Announcement from Radu Rusu/Willow Garage
The Point Cloud Library (PCL) moved today to its new home at PointClouds.org. Now that quality 3D point cloud sensors like the Kinect are cheaply available, the need for a stable 3D point cloud-processing library is greater than ever before. This new site provides a home for the exploding PCL developer community that is creating novel applications with these sensors.
PCL contains numerous state-of-the art algorithms for 3D point cloud processing, including filtering, feature estimation, surface reconstruction, registration, model fitting and segmentation. These algorithms can be used, for example, to filter outliers from noisy data, stitch 3D point clouds together, segment relevant parts of a scene, extract keypoints and compute descriptors to recognize objects in the world based on their geometric appearance, and create surfaces from point clouds and visualize them -- to name a few.
First Anniversary: a brief history of PCL
This new site also celebrate the one year anniversary of PCL. The official development for PCL started in March 2010 at Willow Garage. Our goal was to create a library that can support the type of 3D point cloud algorithms that mobile manipulation and personal robotics need, and try to combine years of experience in the field into coherent framework. PCL's grandfather, Point Cloud Mapping, was developed just a few months earlier, and it served as an important building block in Willow Garage's Milestone 2. Based on these experiences, PCL was launched to bring world-class research in 3D perception together into a single software library. PCL would enable developers to harness the potential of the quickly growing 3D sensor market for robotics and other industries.
For this occasion, we put together a video that present the development of PCL over time.
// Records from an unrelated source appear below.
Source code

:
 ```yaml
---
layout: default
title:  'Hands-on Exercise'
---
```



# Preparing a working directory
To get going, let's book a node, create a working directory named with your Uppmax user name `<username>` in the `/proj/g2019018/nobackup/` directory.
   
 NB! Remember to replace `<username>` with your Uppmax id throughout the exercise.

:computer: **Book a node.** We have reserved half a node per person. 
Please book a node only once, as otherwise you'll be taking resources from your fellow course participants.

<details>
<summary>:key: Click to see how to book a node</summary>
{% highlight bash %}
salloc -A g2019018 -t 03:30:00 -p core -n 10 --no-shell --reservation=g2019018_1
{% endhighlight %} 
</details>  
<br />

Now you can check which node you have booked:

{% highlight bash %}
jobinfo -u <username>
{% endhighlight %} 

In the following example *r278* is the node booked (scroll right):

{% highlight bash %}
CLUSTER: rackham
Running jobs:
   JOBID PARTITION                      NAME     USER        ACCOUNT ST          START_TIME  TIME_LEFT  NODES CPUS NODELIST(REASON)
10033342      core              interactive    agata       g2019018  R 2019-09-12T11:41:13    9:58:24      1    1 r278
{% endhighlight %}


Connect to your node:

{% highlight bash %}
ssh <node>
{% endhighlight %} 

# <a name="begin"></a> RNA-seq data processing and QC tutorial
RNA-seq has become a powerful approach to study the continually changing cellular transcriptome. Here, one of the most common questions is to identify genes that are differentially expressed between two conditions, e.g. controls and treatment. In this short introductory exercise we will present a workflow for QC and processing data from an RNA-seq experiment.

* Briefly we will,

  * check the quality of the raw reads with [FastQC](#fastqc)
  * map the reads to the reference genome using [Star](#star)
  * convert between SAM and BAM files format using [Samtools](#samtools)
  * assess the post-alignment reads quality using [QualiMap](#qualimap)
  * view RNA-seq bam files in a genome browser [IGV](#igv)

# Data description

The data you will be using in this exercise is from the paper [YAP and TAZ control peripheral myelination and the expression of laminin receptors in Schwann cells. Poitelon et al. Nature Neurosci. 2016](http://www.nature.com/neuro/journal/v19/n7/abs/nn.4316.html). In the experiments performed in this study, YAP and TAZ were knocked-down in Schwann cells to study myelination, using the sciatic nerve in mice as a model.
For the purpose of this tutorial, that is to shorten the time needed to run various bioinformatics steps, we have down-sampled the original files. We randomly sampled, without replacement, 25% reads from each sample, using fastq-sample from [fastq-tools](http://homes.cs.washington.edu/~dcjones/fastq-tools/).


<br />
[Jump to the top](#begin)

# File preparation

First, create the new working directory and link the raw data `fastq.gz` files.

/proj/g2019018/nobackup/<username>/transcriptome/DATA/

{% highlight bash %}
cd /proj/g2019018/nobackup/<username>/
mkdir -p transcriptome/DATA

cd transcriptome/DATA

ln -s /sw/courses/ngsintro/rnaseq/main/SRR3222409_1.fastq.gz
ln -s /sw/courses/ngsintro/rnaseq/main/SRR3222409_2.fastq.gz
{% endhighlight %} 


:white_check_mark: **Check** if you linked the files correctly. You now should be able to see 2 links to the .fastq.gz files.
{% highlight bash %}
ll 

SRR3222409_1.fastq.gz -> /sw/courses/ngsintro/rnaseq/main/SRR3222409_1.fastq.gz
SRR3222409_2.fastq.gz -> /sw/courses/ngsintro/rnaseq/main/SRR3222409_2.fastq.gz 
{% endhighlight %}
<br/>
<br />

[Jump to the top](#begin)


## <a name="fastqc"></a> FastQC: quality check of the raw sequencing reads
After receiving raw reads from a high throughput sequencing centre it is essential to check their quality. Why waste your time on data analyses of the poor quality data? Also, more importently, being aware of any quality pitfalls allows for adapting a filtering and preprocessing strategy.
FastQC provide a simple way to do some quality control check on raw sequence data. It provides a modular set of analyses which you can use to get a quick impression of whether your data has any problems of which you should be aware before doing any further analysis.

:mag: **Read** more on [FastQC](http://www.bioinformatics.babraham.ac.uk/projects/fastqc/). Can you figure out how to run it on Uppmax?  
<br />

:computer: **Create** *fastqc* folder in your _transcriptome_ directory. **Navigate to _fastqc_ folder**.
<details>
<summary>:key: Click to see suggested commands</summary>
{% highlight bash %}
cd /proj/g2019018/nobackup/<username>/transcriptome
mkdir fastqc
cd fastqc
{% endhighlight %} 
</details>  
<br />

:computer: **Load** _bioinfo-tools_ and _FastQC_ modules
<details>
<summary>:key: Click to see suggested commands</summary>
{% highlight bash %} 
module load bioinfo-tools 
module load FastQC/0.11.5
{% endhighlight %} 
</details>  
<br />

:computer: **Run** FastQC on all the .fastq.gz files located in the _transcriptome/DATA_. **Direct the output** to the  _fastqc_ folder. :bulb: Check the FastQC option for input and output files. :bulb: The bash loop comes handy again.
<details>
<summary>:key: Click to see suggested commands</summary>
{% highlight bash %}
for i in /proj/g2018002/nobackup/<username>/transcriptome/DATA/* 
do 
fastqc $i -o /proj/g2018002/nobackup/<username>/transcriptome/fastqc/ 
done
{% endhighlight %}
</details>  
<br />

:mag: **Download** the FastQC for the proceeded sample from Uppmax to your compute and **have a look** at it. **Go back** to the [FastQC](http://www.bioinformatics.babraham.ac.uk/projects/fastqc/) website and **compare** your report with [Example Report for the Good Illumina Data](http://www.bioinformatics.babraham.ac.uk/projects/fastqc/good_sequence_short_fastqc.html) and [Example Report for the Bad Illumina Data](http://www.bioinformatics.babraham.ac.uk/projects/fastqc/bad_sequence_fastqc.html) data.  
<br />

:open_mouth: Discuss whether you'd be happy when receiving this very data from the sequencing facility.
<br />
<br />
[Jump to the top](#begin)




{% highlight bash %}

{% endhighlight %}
Towards 1.0: PCL and Kinect
The launch of the Kinect sensor in November 2010 turned many eyes on PCL, and its user community quickly multiplied. We turned our focus on stabilizing and improving the usability of PCL so that users would be able to develop applications on top. We are now proud to announce that the upcoming release of PCL features a complete Kinect (OpenNI) camera grabber, which allows users to get data directly in PCL and operate on it. PCL has already been used by many of the entries in the ROS 3D contest, showing the potential of Kinect and ROS. Please check our website for tutorials on how to visualize and integrate Kinect data directly in your application.
The PCL development team is current working hard towards a 1.0 release. PCL 1.0 will focus on modularity and enable deployment of PCL on different computational devices.
A Growing Community
We are proud to be part of an extremely active community. Our development team spawns over three continents and five countries, and it includes prestigious engineers and scientists from institutions such as: AIST, University of California Berkeley, University of Bonn, University of British Columbia, ETH Zurich, University of Freiburg, Intel Research Seattle, LAAS/CNRS, MIT, NVidia, University of Osnabrück, Stanford University, University of Tokyo, TUM, Vienna University of Technology, Willow Garage, and Washington University in St. Louis.
PCL wouldn't have become what it is today without the help of many people. Thank you to our tremendous community, especially our contributors and developers who have worked so hard to make PCL more stable, more user friendly, and better documented. We hope that PCL will help you solve more 3D perception problems, and we look forward to your contributions!